(Questions on the material):
A: In the financial report extract below, translate this sentence into Spanish: "On February 6, 2018, we completed the sale of 25,000,000 common units in a registered public offering for approximately $673 million net proceeds."
B: According to the financial report extract below, how many general partner units were issued to the general partner in connection with the June 2019 common unit issuance?

(Page extract):
--------
We will need to rely on the willingness and ability of our related party lender
to secure additional debt, our ability to use cash from operations and/or obtain
new debt from other sources to repay/refinance such loans when they come due
and/or to secure additional debt as needed.

As of December 31, 2019 and 2018, we were in compliance with the covenants contained in our credit facilities, and Zydeco was in compliance with the covenants contained in the Zydeco Revolver.



For definitions and additional information on our credit facilities, refer to
Note 8 - Related Party Debt in the Notes to Consolidated Financial Statements
included in Part II, Item 8 of this report.
Equity Issuances
On June 6, 2019, in connection with the June 2019 Acquisition, we issued
9,477,756 common units to Shell Midstream LP Holdings LLC, an indirect
subsidiary of Shell. In connection with the issuance of the common units, we
issued 193,424 general partner units to the general partner in order to maintain
its 2% general partner interest in us. The non-cash equity consideration from
this issuance was valued at $200 million pursuant to the May 2019 Contribution
Agreement and was used to partially fund the June 2019 Acquisition.

On February 6, 2018, we completed the sale of 25,000,000 common units in a
registered public offering for approximately $673 million net proceeds.
Additionally, we completed the sale of 11,029,412 common units in a private
placement with Shell Midstream LP Holdings LLC, an indirect subsidiary of Shell,
for an aggregate purchase price of $300 million. See Note 11 - (Deficit) Equity
in the Notes to Consolidated Financial Statements included in Part II, Item 8
for additional information.

Cash Flows from Our Operations
Operating Activities. We generated $597 million in cash flow from operating
activities in 2019 compared to $507 million in 2018. The increase in cash flows
was primarily driven by an increase in equity investment income related to the
acquisition of Amberjack in May 2018 and the acquisition of additional interests
in Explorer and Colonial in June 2019, as well as the timing of receipt of
receivables and payment of accruals in 2019.
--------
(Material provided):
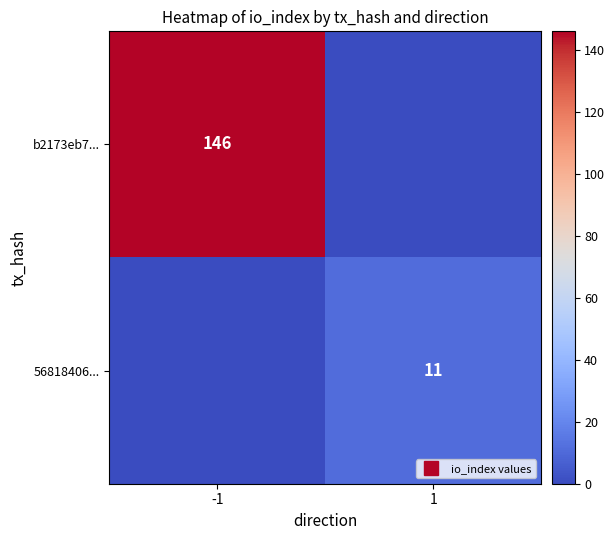

The value of b2173eb7... at 1 is -89. True or false?

False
--------
(Per-task outputs):
A: El 6 de febrero de 2018, completamos la venta de 25.000.000 de unidades comunes en una oferta pública registrada por aproximadamente 673 millones de dólares en ingresos netos.

B: 193,424 general partner units.